With two major regional trade negotiations under consideration, the United States should take advantage of this opportunity to build on its growing strengths.
The past two years have witnessed a remarkable change in the United States’ trade position. For the first time since 1991, the United States has had a multi-year improvement in its trade deficit outside of a recession. Two major trends have contributed to this change in direction: falling petroleum imports and a growing surplus in services trade. While the decline in petroleum imports can be attributed to growing domestic production, the rising surplus in services points to US competitiveness in an area that has become increasingly “tradable” across borders over time.
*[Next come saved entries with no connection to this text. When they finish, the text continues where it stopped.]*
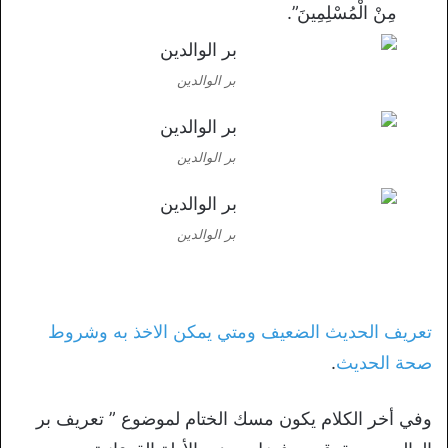
مِنْ الْمُسْلِمِينَ”.
بر الوالدين
بر الوالدين
بر الوالدين
تعريف الحديث الضعيف ومتي يمكن الاخذ به وشروط
صحة الحديث
.
وفي أخر الكلام يكون مسك الختام لموضوع ” تعريف بر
The Trans-Pacific Partnership (TPP) being negotiated by the United States and 11 other Pacific Rim nations, and the Transatlantic Trade and Investment Partnership (T-TIP) being negotiated by the United States and the European Union, both aim to increase market access for cross-border services as one of their objectives. Although services exports account for only 30 percent of total US exports, they are growing at a much faster rate than exports of material goods. Between 2011 and 2013, services exports grew by 10.5 percent, 60 percent faster than the growth in merchandise exports. Further, the United States’ surplus in services trade is growing, which helps offset the merchandise trade deficit.1
Moreover, this accounting of services’ role in US international trade actually understates its importance. As detailed in the latest report in our Issues by the Numbers series, “A new view of international trade,” over 20 percent of the value of US merchandise trade is accounted for by services inputs such as business and professional services, financial services, and transportation services.
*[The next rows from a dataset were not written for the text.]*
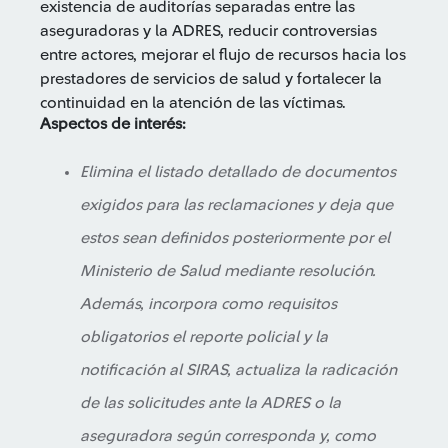
existencia de auditorías separadas entre las
aseguradoras y la ADRES, reducir controversias
entre actores, mejorar el flujo de recursos hacia los
prestadores de servicios de salud y fortalecer la
continuidad en la atención de las víctimas.
Aspectos de interés:
Elimina el listado detallado de documentos
exigidos para las reclamaciones y deja que
estos sean definidos posteriormente por el
Ministerio de Salud mediante resolución.
Además, incorpora como requisitos
obligatorios el reporte policial y la
notificación al SIRAS, actualiza la radicación
de las solicitudes ante la ADRES o la
aseguradora según corresponda y, como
Given the success of US services producers to date, even with sometimes substantial trade barriers in place, there is little doubt that with increased access to the huge markets covered by the TPP and T-TIP, the service sector in the United States could expand even more rapidly.
Of course, these two trade agreements have significantly broader goals than just increasing access for services, and many of the issues under discussion, such as those covering intellectual property, environmental protection, and differences in regulation and standards are highly contentious. However, we live in a highly interconnected world of global value chains where intermediate inputs account for over two-thirds of the goods and 70 percent of the services traded worldwide.2 With the United States well integrated into these chains, increasing the efficiency of cross-border transactions offers the opportunity to improve the United States’ cost-competitiveness in both goods and services.
No doubt about it—trade agreements are very difficult to negotiate, and maybe even more difficult to sell to elected leaders and the general population. However, with new sources of domestic energy making the United States attractive to domestic and foreign manufacturers looking to expand, and a service sector that is demonstrably first-class, it might be time to double down and bring these two negotiations to a successful conclusion.